_EXTRACT TO READ_:
⟨
Max Perutz

“I’m known as the hemoglobin man”, Perutz said to his audience in Lindau, and indeed much of Perutz’s research focused on hemoglobin – first the solution of its structure, then its functional analysis and finally its mutations and pathologies, such as sickle cell anemia, an inherited blood disease. Perutz received the Nobel Prize in Chemistry in 1962, along with fellow Cambridge colleague John C. Kendrew, “for their studies of the structure of globular proteins”. However, this lecture tells the story of his contribution to solving the structure and mutation of the protein responsible for Huntington’s disease, which is six times larger than hemoglobin. As Perutz noted, Huntington’s “is a terrible disease”, its symptoms becoming apparent in middle-aged bearers of the gene, leading to uncontrolled movements and seizures, and finally severe dementia and death.

Perutz built a model of this protein, known as Huntingtin, initially as a curiosity. The proposed polar zipper model consisted of two polypeptide chains, and glutamine side chains linked together with hydrogen bonds, which make the structure resemble a zipper. Once the structure was established, Perutz took another step forward in the study and experimentally determined that the polyglutamine chain is indeed a straight chain. The paper, published in 1993, suggested that the polypeptide may agglomerate in neurons, but this was difficult to prove at the time. An exciting breakthrough took place four years later, when researchers at Guy’s Hospital in London succeeded in transferring the Huntigtin gene into mice, and thin sections of the mice’s brains displayed protein precipitates in the nuclei of neurons. It was soon found that other neurodegenerative diseases are caused by extensions of glutamine repeats, which lead to aggregation, and the common thread of the diseases are the number of repeats that determine whether someone will succumb to the disease or not; 37 or fewer glutamine repeats signify a healthy person, but 40 or more repeats will manifest itself in a neurodegenerative disease. The longer the glutamine chain, the earlier the onset of the disease, and the worse the neurological symptoms.

Max Perutz died in Cambridge in 2002, but worked on unravelling the unknowns of neurodegenerative diseases almost until the end of his life. According to his obituary in Nature Structural Biology, written by Perutz’s colleague Alan Fersht, Perutz managed to delay an emergency surgery by several hours in order to finish two papers on amyloid structure, a common feature of neurodegenerative diseases. Both of these papers were published after his death.

Alzheimer’s, Parkinson’s, Huntington’s – all of these diseases still remain incurable. As Perutz concluded in his lecture, the ways and means of preventing protein aggregation is one of the great challenges the younger generation must overcome.
⟩
_TASKS FOR THIS EXERCISE_:
a. Decide whether each of the following statements agrees with the text about Max Perutz, answering yes or no and quoting the words of the text that settle it: (i) Perutz received the Nobel Prize in Chemistry alone; (ii) the protein responsible for Huntington's disease is larger than hemoglobin; (iii) Perutz's two papers on amyloid structure were published before his death.
b. Answer these questions from the text about Max Perutz:
(i) In what year was the paper with the polar zipper model published?
(ii) How many glutamine repeats signify a healthy person?
(iii) Where and in what year did Perutz die?

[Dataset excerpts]
⟨
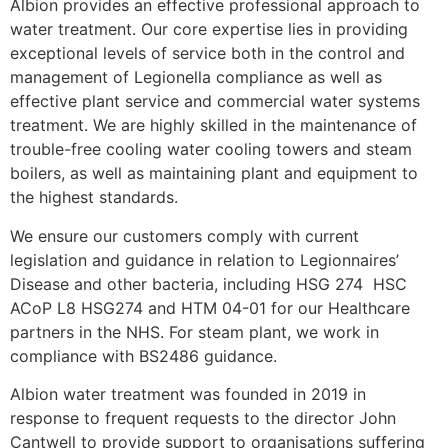
Albion provides an effective professional approach to
water treatment. Our core expertise lies in providing
exceptional levels of service both in the control and
management of Legionella compliance as well as
effective plant service and commercial water systems
treatment. We are highly skilled in the maintenance of
trouble-free cooling water cooling towers and steam
boilers, as well as maintaining plant and equipment to
the highest standards.
We ensure our customers comply with current
legislation and guidance in relation to Legionnaires’
Disease and other bacteria, including HSG 274 HSC
ACoP L8 HSG274 and HTM 04-01 for our Healthcare
partners in the NHS. For steam plant, we work in
compliance with BS2486 guidance.
Albion water treatment was founded in 2019 in
response to frequent requests to the director John
Cantwell to provide support to organisations suffering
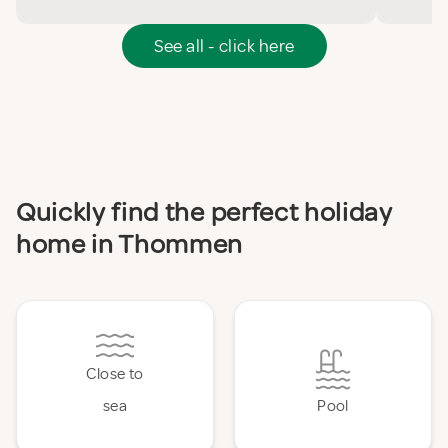
See all - click here
Quickly find the perfect holiday
home in Thommen
Close to
sea
Pool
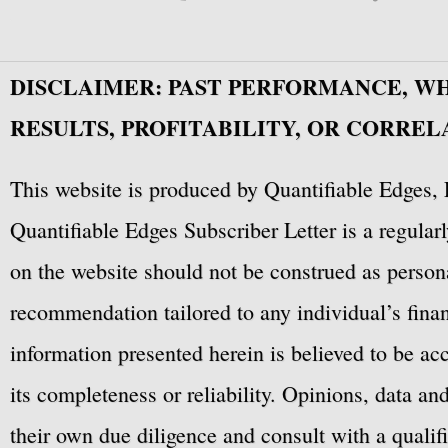
DISCLAIMER: PAST PERFORMANCE, W
RESULTS, PROFITABILITY, OR CORREL
This website is produced by Quantifiable Edges, 
Quantifiable Edges Subscriber Letter is a regula
on the website should not be construed as personal
recommendation tailored to any individual’s fina
information presented herein is believed to be ac
its completeness or reliability. Opinions, data a
their own due diligence and consult with a qualif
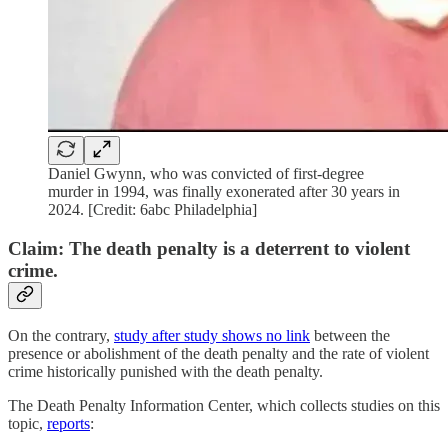
Daniel Gwynn, who was convicted of first-degree
murder in 1994, was finally exonerated after 30 years in
2024. [Credit: 6abc Philadelphia]
Claim: The death penalty is a deterrent to violent
crime.
On the contrary,
study after study shows no link
between the
presence or abolishment of the death penalty and the rate of violent
crime historically punished with the death penalty.
The Death Penalty Information Center, which collects studies on this
topic,
reports
:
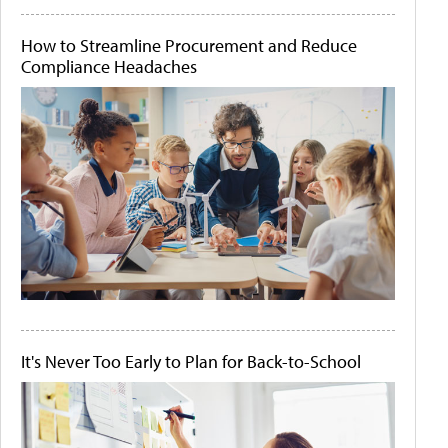
How to Streamline Procurement and Reduce
Compliance Headaches
It's Never Too Early to Plan for Back-to-School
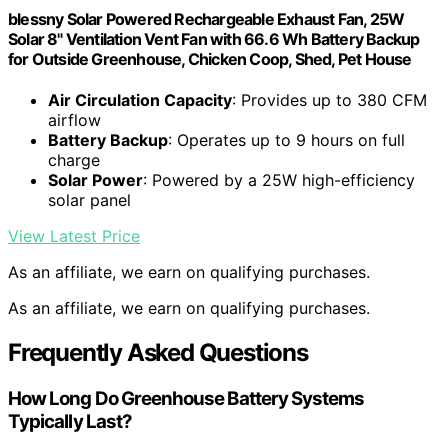
blessny Solar Powered Rechargeable Exhaust Fan, 25W
Solar 8" Ventilation Vent Fan with 66.6 Wh Battery Backup
for Outside Greenhouse, Chicken Coop, Shed, Pet House
Air Circulation Capacity
: Provides up to 380 CFM
airflow
Battery Backup
: Operates up to 9 hours on full
charge
Solar Power
: Powered by a 25W high-efficiency
solar panel
View Latest Price
As an affiliate, we earn on qualifying purchases.
As an affiliate, we earn on qualifying purchases.
Frequently Asked Questions
How Long Do Greenhouse Battery Systems
Typically Last?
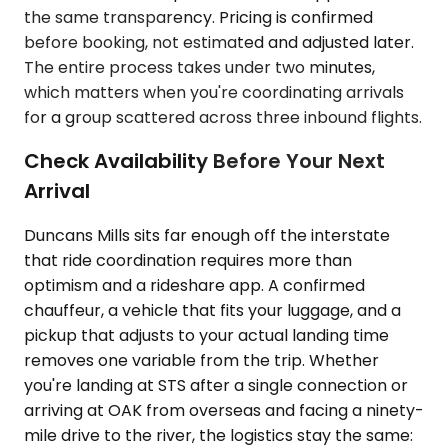
the same transparency. Pricing is confirmed
before booking, not estimated and adjusted later.
The entire process takes under two minutes,
which matters when you're coordinating arrivals
for a group scattered across three inbound flights.
Check Availability Before Your Next
Arrival
Duncans Mills sits far enough off the interstate
that ride coordination requires more than
optimism and a rideshare app. A confirmed
chauffeur, a vehicle that fits your luggage, and a
pickup that adjusts to your actual landing time
removes one variable from the trip. Whether
you're landing at STS after a single connection or
arriving at OAK from overseas and facing a ninety-
mile drive to the river, the logistics stay the same:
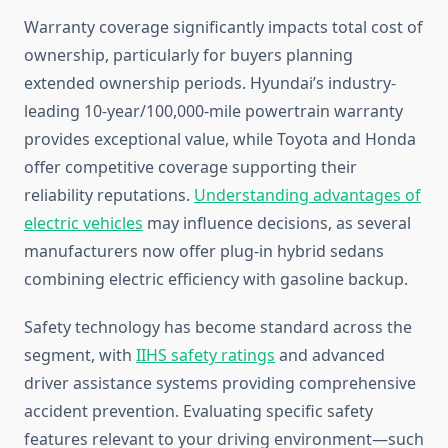
Warranty coverage significantly impacts total cost of
ownership, particularly for buyers planning
extended ownership periods. Hyundai’s industry-
leading 10-year/100,000-mile powertrain warranty
provides exceptional value, while Toyota and Honda
offer competitive coverage supporting their
reliability reputations.
Understanding advantages of
electric vehicles
may influence decisions, as several
manufacturers now offer plug-in hybrid sedans
combining electric efficiency with gasoline backup.
Safety technology has become standard across the
segment, with
IIHS safety ratings
and advanced
driver assistance systems providing comprehensive
accident prevention. Evaluating specific safety
features relevant to your driving environment—such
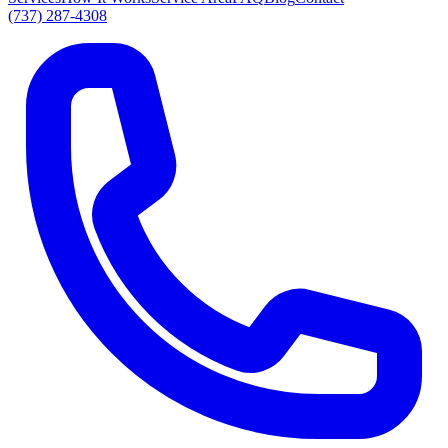
(737) 287-4308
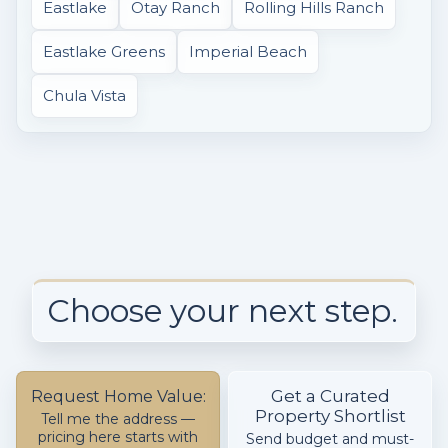
Eastlake
Otay Ranch
Rolling Hills Ranch
Eastlake Greens
Imperial Beach
Chula Vista
Choose your next step.
Get a Curated
Request Home Value:
Property Shortlist
Tell me the address —
pricing here starts with
Send budget and must-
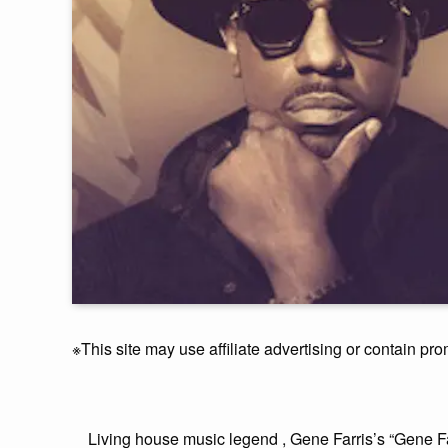
※This site may use affiliate advertising or contain pro
Living house music legend , Gene Farris’s “Gene F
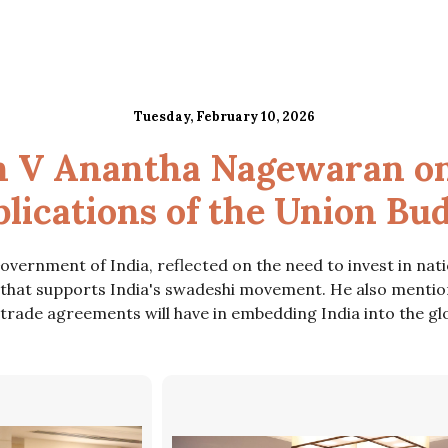
Tuesday, February 10, 2026
h V Anantha Nagewaran on
lications of the Union Bu
ernment of India, reflected on the need to invest in nati
 that supports India's swadeshi movement. He also mentio
t trade agreements will have in embedding India into the glo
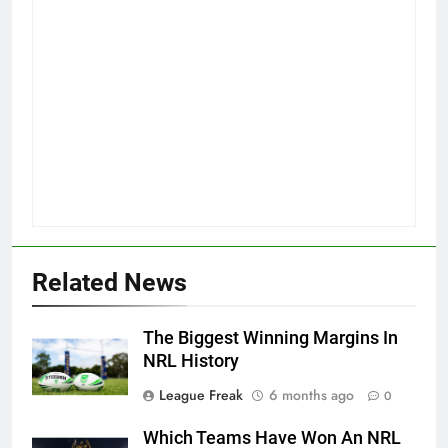
Related News
The Biggest Winning Margins In
NRL History
League Freak
6 months ago
0
Which Teams Have Won An NRL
⟩
_EXPECTED RESPONSES_:
a.
(i) No: "along with fellow Cambridge colleague John C. Kendrew"
(ii) Yes: "which is six times larger than hemoglobin"
(iii) No: "Both of these papers were published after his death."

b.
(i) 1993
(ii) 37 or fewer
(iii) In Cambridge, in 2002